DIRECTIONS: Omit the pictures and return every entry exactly as written.

EXTRACTED MATERIAL:
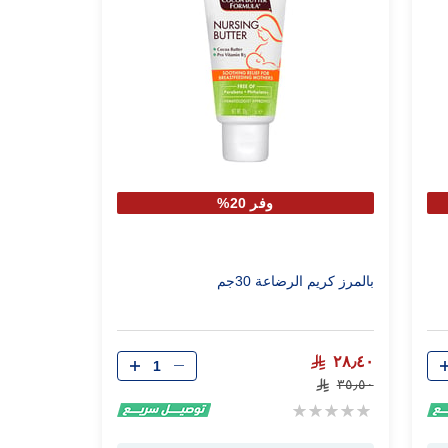
وفر 20%
بالمرز كريم الرضاعة 30جم
الكمية
٢٨٫٤٠
٣٥٫٥٠
Rating:
0%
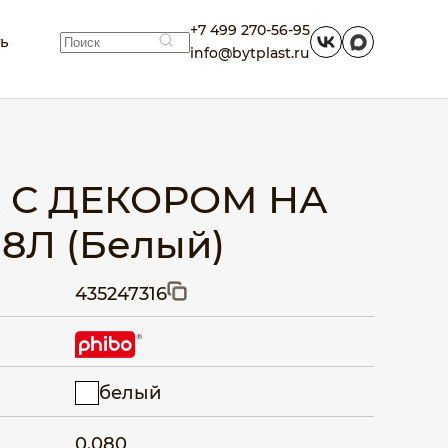
+7 499 270-56-95
ть
info@bytplast.ru
 С ДЕКОРОМ НА
,8Л (Белый)
435247316
белый
0.080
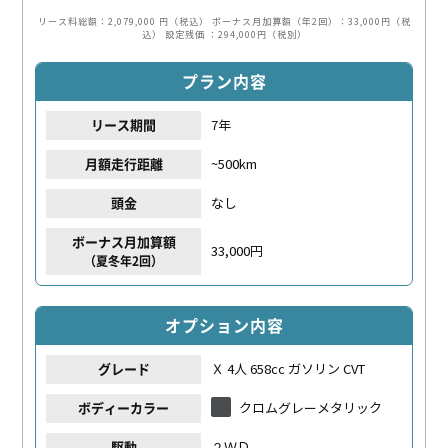
リース料総額：2,079,000 円（税込）
ボーナス月加算額（年2回）：33,000円（税
込）
設定残価 ：294,000円（税別）
プラン内容
7年
リース期間
~500km
月額走行距離
なし
頭金
ボーナス月加算額
33,000円
（夏冬年2回）
オプション内容
Ｘ 4人 658cc ガソリン CVT
グレード
クロムグレーメタリック
ボディーカラー
２ＷＤ
駆動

ANSWER AREA:
وفر 20%
بالمرز كريم الرضاعة 30جم
الكمية
٢٨٫٤٠
٣٥٫٥٠
Rating:
0%
+7 499 270-56-95
ть
info@bytplast.ru
 С ДЕКОРОМ НА
,8Л (Белый)
435247316
белый
0.080
リース料総額：2,079,000 円（税込）
ボーナス月加算額（年2回）：33,000円（税
込）
設定残価 ：294,000円（税別）
プラン内容
7年
リース期間
~500km
月額走行距離
なし
頭金
ボーナス月加算額
33,000円
（夏冬年2回）
オプション内容
Ｘ 4人 658cc ガソリン CVT
グレード
クロムグレーメタリック
ボディーカラー
２ＷＤ
駆動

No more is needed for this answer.